Contents
Mappings between Riemannian manifolds of Sobolev type regularity arise naturally in problems of calculus of variations and partial differential equations motivated by physical models and geometric problems. Because of their nonlinear character, Sobolev spaces of mappings between manifolds have notable differences with the classical linear Sobolev spaces. For instance, topological quantitative and qualitative obstructions arise recurrently and nonlinear constructions are required to prove their properties. Typical strategies involve avoiding singularities by suitable composition on the domain that effectively reduces the dimension, propagating values on higher dimensional sets and bringing back some values onto the target manifold by a suitable projection.
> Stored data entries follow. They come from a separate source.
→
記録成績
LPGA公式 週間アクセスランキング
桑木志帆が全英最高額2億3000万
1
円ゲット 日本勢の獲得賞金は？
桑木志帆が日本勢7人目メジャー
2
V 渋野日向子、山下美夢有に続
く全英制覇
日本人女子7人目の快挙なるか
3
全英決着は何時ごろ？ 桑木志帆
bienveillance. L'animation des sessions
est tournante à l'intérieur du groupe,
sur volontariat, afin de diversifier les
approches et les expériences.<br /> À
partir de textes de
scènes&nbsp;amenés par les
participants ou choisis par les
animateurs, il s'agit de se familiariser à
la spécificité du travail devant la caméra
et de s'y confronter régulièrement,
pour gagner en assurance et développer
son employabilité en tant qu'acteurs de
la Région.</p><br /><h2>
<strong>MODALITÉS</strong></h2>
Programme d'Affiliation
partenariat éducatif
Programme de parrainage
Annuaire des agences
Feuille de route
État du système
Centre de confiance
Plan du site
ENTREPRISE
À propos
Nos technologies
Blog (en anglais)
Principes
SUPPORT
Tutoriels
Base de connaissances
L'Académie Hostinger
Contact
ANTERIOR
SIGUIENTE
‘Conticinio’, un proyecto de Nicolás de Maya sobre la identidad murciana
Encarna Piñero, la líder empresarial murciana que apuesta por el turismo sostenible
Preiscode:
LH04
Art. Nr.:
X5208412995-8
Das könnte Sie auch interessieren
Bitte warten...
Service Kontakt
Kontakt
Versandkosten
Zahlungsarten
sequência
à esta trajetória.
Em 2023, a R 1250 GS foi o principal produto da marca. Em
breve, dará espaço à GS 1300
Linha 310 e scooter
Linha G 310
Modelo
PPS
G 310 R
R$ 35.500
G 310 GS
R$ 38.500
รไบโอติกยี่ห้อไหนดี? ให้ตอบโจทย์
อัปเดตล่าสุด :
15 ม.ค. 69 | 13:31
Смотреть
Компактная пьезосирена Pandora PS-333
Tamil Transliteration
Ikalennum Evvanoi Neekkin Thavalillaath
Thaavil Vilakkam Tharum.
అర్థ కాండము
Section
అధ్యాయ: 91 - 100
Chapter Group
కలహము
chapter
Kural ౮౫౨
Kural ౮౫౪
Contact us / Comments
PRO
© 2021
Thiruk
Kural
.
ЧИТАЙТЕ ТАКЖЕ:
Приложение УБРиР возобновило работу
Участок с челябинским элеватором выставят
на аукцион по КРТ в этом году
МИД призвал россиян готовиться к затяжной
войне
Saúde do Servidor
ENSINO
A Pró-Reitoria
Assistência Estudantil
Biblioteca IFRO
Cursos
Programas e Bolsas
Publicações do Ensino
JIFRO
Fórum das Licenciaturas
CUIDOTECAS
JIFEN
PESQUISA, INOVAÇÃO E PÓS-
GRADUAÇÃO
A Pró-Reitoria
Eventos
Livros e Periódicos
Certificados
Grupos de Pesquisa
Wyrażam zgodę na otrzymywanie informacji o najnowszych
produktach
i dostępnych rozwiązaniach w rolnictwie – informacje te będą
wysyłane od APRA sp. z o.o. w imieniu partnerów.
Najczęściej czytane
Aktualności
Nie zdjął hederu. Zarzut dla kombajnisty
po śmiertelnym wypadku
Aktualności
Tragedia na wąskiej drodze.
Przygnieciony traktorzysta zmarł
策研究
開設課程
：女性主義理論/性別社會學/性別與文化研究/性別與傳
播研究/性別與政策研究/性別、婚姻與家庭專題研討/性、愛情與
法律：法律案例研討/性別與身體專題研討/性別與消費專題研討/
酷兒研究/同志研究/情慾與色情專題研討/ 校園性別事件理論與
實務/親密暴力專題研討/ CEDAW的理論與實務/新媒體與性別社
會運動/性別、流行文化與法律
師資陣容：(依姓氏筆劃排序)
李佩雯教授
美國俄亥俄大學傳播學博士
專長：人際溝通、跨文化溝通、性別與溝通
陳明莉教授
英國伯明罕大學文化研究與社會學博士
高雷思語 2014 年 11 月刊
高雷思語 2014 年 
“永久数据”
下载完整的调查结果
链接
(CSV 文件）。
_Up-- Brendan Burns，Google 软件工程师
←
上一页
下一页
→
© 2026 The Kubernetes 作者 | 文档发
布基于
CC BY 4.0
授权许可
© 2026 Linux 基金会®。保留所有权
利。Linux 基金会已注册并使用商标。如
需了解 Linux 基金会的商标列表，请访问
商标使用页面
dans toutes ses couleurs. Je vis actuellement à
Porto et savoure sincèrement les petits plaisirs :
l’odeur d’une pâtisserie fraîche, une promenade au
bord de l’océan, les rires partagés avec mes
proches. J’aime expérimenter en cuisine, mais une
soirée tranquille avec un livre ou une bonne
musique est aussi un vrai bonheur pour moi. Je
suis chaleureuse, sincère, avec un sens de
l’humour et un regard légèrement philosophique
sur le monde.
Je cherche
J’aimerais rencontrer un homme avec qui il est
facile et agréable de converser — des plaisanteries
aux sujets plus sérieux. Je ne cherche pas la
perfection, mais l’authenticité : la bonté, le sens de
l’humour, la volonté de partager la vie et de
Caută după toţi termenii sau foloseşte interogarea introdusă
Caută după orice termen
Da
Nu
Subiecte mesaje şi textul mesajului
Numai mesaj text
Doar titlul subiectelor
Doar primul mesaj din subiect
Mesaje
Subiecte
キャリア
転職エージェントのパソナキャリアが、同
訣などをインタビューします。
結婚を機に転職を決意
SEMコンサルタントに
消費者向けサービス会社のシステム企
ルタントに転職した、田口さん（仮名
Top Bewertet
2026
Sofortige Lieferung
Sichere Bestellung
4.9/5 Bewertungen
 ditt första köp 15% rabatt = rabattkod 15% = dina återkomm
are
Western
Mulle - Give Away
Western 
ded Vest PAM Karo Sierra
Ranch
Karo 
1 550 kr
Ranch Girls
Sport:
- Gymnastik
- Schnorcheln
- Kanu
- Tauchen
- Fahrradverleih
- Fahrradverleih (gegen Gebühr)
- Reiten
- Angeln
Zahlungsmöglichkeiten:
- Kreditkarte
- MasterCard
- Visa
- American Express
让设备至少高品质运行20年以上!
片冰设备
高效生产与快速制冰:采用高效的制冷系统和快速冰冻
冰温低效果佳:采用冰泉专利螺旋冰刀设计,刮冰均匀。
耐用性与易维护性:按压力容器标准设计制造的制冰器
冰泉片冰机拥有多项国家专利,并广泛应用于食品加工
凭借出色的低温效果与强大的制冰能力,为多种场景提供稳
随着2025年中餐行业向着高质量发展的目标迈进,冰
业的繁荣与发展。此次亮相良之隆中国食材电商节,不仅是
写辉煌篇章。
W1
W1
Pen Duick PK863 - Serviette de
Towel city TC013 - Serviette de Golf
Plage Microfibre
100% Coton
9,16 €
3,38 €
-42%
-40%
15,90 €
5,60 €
This course will start from the approximation, extension and lifting problem for Sobolev maps, develop suitable nonlinear tools for their study and apply the latter to the solution of the problems. The approach will start from the perspective of mathematical analysis and will bring naturally some methods and concepts of homotopy theory for Riemannian manifolds.
Here is the tentative distribution of the material:
- Jan 20, 2019
- Linear Sobolev spaces and definition of Sobolev maps
- Jan 27, 2019
- Sobolev maps in the critical and supercritical case
- Feb 1, 2019
- Topological obstructions for the lifting, the approximation and the extension problems
- Feb 8, 2019
- Singular retractions for the extension and approximation problems
- Feb 15, 2019
- Analytical obstructions for the lifting and extension problems
- Feb 22, 2019
- Constructing liftings
- Mar 1, 2019
- The approximation problem: good cubes and bad cubes
- Mar 8, 2019
- Perspectives
Lecture notes
I am writing lecture notes for the course during the term and I will keep on the webpage an up to date version of the notes.
Lecture notes (as of March 7, 2019)Evaluation
If you want or need an evaluation, I ask you to some detailed solutions to the problems in the lecture notes and submit them to me at the end of the course. I expect you to solve 7 problems in different parts of the course and with different levels of difficulty and your report should not be longer then 10 pages.